TESTO FORNITO.
* * * * * * * * *
Marinozzi: "Vanoli pensa al suo curriculum, non a Braschi. E fa bene. Se avesse avuto quinquennale lo avrebbe fatto giocare"

Il giornalista Andrea Marinozzi ha offerto la sua visione delle cose sulla querelle viola Vanoli-Braschi, parlando sul proprio canale You Tube della situazione in casa Fiorentina.
Le parole di Marinozzi
“La Fiorentina Primavera è prima in campionato, il capocannoniere è Braschi, che domenica era aggregato alla prima squadra viste le assenza di Kean e Piccoli. Vanoli ha scelto Gudmundsson come punta, ha fatto scaldare Braschi tutta la partita ma non è entrato. Che colpe ha Vanoli? Per me nessuna”.
* * * * * * * * *
RECORD.
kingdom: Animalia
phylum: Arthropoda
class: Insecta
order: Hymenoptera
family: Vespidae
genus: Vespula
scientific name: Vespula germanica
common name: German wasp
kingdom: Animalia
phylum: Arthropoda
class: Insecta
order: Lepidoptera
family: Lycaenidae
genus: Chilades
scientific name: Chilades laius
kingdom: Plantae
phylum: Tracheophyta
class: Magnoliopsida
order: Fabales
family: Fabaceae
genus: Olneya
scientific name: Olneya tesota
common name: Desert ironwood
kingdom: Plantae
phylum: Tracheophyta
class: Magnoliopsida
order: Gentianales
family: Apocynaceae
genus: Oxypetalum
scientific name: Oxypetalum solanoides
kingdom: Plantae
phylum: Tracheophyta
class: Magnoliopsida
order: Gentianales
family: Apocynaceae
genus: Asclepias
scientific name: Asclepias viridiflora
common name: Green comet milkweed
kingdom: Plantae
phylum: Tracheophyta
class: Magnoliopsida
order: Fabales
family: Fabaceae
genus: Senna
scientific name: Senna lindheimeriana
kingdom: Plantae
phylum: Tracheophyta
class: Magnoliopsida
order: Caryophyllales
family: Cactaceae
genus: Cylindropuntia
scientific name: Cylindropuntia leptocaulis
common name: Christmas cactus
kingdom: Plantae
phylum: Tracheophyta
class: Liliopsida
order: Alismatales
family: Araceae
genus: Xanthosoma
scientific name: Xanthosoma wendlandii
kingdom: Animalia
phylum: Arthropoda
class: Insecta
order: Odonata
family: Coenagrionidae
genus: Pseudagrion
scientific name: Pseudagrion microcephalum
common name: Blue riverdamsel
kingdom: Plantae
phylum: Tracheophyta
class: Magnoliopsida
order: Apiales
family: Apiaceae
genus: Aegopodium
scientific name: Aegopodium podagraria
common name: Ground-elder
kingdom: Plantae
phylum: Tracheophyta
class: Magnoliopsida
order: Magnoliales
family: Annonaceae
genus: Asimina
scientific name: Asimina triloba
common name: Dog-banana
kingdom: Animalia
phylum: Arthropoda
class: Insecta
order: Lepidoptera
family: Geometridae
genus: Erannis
* * * * * * * * *
CONSEGNA. Nel testo fornito, quale giocatore ha scelto Vanoli come punta? I record non hanno alcun legame con il testo fornito.

RISULTATO. Gudmundsson.